Les français issus de l’immigration décoloniale ont une histoire singulière avec l’état Français. Leurs vieux ont subi l’une des guerres les plus sales de l’histoire de France tandis que leurs jeunes mangent la revanche quotidienne de l’Etat, les traitant comme étrangers dans les quartiers où ils sont nés. Le maintien de l’ordre dans les banlieues populaires est directement issu de celles expérimentées dans les colonies couplée à la création de la figure de « l’ennemi intérieur ».

Pas moins d’arrestation chez les supporters algériens que chez les gilets jaunes

Nous sommes scandalisés par la violence des tirs de LBD dans la tête d’une population majoritairement blanche dans le contexte des gilets jaunes. Elle n’offre pourtant qu’un bref aperçu de ce qui est vécu au moins depuis Sarkozy dans les banlieues françaises.
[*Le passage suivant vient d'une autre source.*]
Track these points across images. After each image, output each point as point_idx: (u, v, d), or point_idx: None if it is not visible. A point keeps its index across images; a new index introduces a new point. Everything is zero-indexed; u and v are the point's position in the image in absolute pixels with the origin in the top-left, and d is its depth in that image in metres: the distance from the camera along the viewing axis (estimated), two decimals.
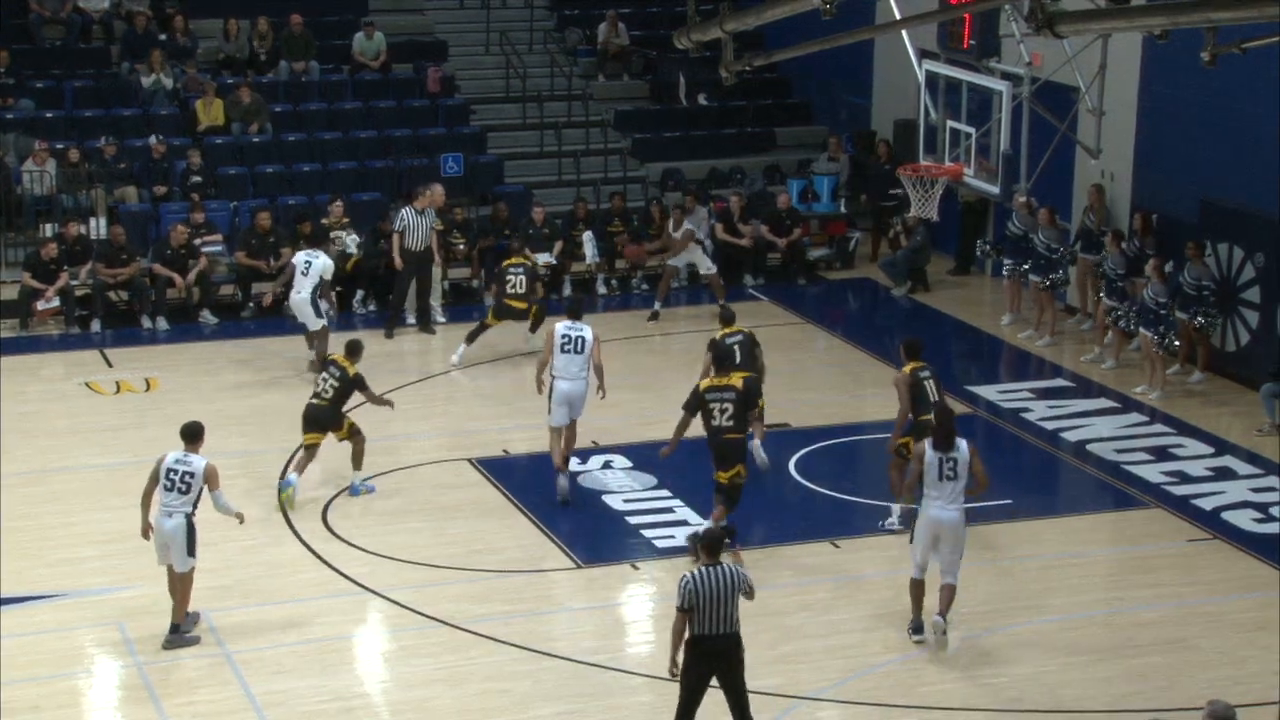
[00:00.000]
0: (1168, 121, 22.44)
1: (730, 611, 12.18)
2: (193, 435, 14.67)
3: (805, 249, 26.12)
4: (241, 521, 14.96)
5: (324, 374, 17.83)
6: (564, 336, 17.53)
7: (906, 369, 16.56)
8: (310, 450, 17.63)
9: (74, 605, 15.27)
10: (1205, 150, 21.94)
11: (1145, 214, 22.30)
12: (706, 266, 24.23)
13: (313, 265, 21.08)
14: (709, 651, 12.23)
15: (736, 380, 16.17)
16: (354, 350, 17.92)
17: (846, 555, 16.55)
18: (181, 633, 14.51)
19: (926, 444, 14.57)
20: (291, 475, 17.53)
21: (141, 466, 17.86)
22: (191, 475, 14.35)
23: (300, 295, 21.04)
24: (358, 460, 17.71)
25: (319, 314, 21.03)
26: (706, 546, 12.41)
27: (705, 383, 16.28)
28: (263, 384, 21.22)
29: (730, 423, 15.90)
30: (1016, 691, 13.91)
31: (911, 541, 14.74)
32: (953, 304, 24.76)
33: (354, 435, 17.72)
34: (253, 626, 14.86)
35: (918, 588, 14.68)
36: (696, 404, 16.09)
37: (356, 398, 17.85)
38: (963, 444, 14.53)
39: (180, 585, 14.47)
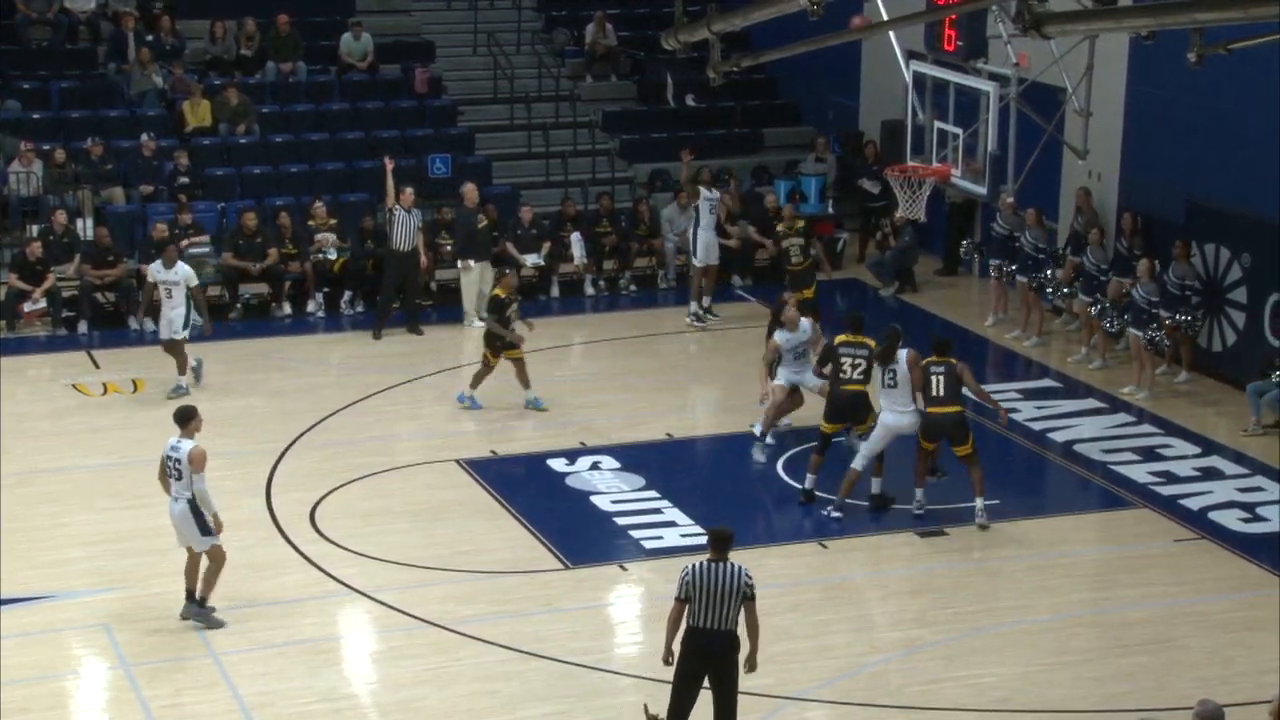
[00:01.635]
0: (1154, 122, 22.47)
1: (727, 610, 12.12)
2: (182, 419, 14.82)
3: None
4: (218, 531, 14.77)
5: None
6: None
7: (923, 361, 17.05)
8: (485, 365, 19.95)
9: (62, 607, 15.24)
10: (1192, 151, 21.97)
11: (1134, 214, 22.34)
12: (714, 258, 24.22)
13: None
14: (701, 646, 12.20)
15: (871, 341, 17.36)
16: (500, 276, 20.44)
17: (835, 556, 16.57)
18: (206, 610, 14.69)
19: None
20: (464, 390, 20.11)
21: (130, 468, 17.99)
22: (180, 461, 14.50)
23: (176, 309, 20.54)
24: (524, 380, 19.88)
25: (185, 324, 20.54)
26: (713, 542, 12.40)
27: (841, 337, 17.53)
28: (250, 385, 21.20)
29: (860, 377, 17.33)
30: (1004, 692, 13.92)
31: (864, 438, 17.06)
32: (940, 304, 24.77)
33: (516, 361, 19.82)
34: (240, 627, 14.83)
35: (856, 476, 17.01)
36: (828, 356, 17.64)
37: None
38: (902, 355, 16.86)
39: (208, 562, 14.66)
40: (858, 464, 17.09)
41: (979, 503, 17.08)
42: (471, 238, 23.61)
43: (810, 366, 18.53)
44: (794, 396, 18.93)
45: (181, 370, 20.59)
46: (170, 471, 14.61)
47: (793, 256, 22.71)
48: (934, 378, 16.90)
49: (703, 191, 24.06)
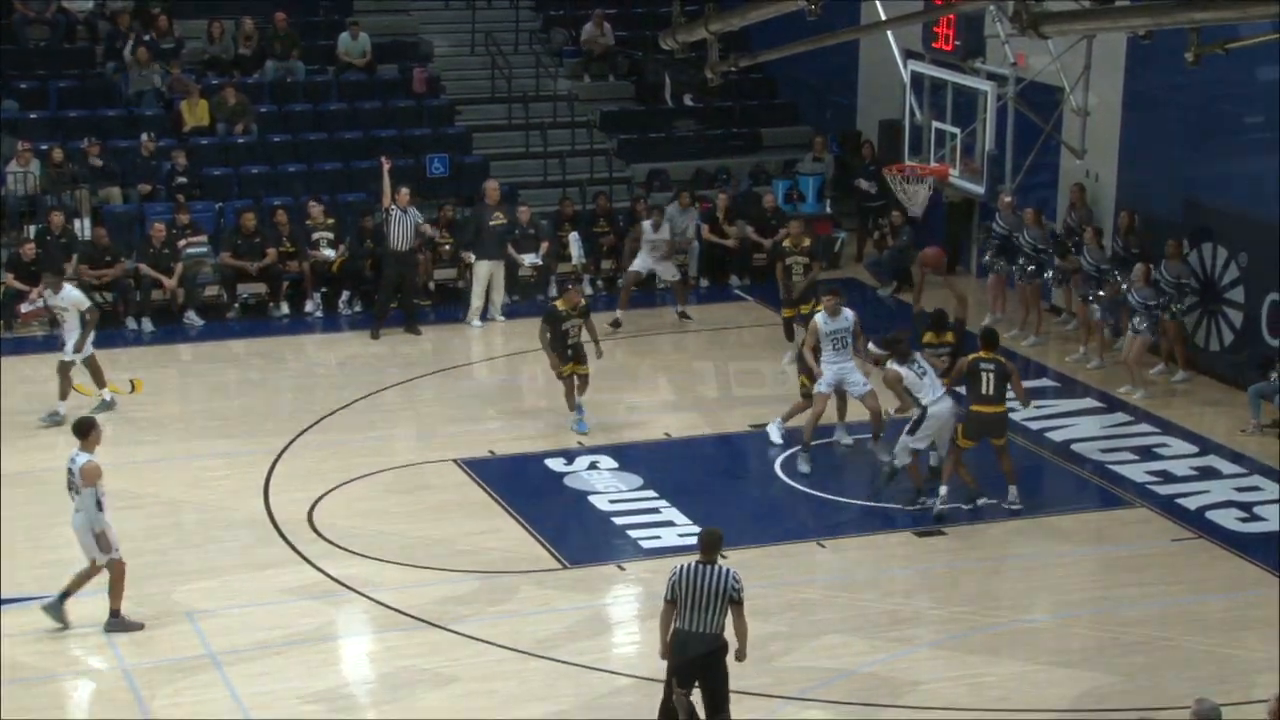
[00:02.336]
0: (1152, 122, 22.48)
1: (713, 612, 12.08)
2: (81, 431, 14.71)
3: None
4: (112, 546, 14.56)
5: None
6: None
7: (971, 356, 17.22)
8: (579, 380, 19.36)
9: None
10: (1189, 150, 21.98)
11: (1132, 213, 22.35)
12: (672, 274, 24.22)
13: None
14: (688, 648, 12.17)
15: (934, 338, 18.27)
16: (563, 288, 20.00)
17: (832, 556, 16.58)
18: (121, 618, 14.63)
19: (894, 363, 17.25)
20: (579, 414, 19.37)
21: (127, 468, 17.94)
22: (75, 474, 14.51)
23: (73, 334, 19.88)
24: (581, 391, 19.39)
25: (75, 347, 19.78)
26: (702, 544, 12.39)
27: (908, 334, 18.15)
28: (248, 385, 21.21)
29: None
30: (1002, 691, 13.92)
31: (914, 433, 17.07)
32: (938, 304, 24.62)
33: (573, 378, 19.33)
34: (238, 627, 14.84)
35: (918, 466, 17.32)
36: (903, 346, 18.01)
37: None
38: (918, 355, 17.43)
39: (110, 574, 14.59)
40: (908, 459, 17.27)
41: (1012, 490, 17.30)
42: (480, 233, 23.61)
43: (856, 371, 18.56)
44: (808, 399, 18.96)
45: (62, 396, 19.72)
46: (70, 483, 14.60)
47: (795, 275, 22.65)
48: (985, 375, 16.95)
49: (669, 212, 24.19)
Nombre de gilets jaunes en ont d’ailleurs pris conscience et ont largement changé leur discours à l’égard des « racailles » qui n’auraient que ce qu’ils méritent. Cette partie du corps social, nécessairement suspecte, est un alibi des pouvoirs de police. Contrairement à ce qu’en disent certains, les supporters algériens ne se font pas moins arrêtés que les gilets jaunes : sur la seule journée du 14 juillet, 175 personnes ont été interpellées au cours du rassemblement des gilets jaunes contre 282 arrestations dans la soirée suite aux festivités footballistiques.
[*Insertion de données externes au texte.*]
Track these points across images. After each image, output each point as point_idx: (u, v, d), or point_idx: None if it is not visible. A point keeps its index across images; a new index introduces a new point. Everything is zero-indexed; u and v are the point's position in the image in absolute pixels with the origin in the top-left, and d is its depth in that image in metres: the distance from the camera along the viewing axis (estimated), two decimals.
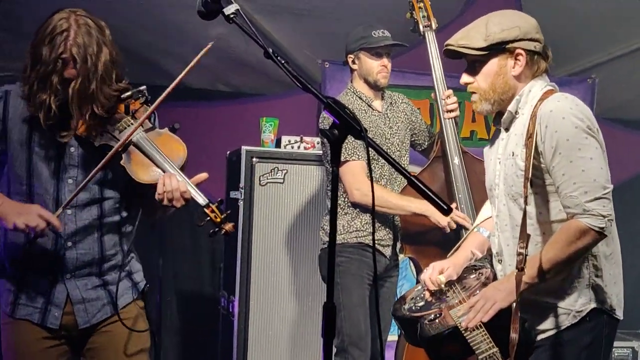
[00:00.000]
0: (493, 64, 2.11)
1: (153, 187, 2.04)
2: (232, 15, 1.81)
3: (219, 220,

La population issue de l’immigration, tantôt invisiblisée tantôt brandie comme menace, est de toute façon maintenue hors du jeu politique. Les gestes violemment transgressifs qui émaillent parfois les festivités des supporters algériens, comme brûler des voitures, attaquer un commissariat ou lâcher un « nique la France » face caméra sont la condition même de l’irruption sur la scène publique de cette population. En retour, les médias sautent sur l’occasion et ne montrent que ça, alimentant le « fantasme » des barbares de quartier, renforçant leur cloisonnement.

En espérant que les pulsions racistes de retour sur les groupes facebook ne soient que l’œuvre d’une minorité de rageux du net, et que la majortié gilet-jaunée ressente à l’inverse une sympathie émeutière aux côtés des supporters algériens qui pourraient à nouveau courir les rues ce vendredi.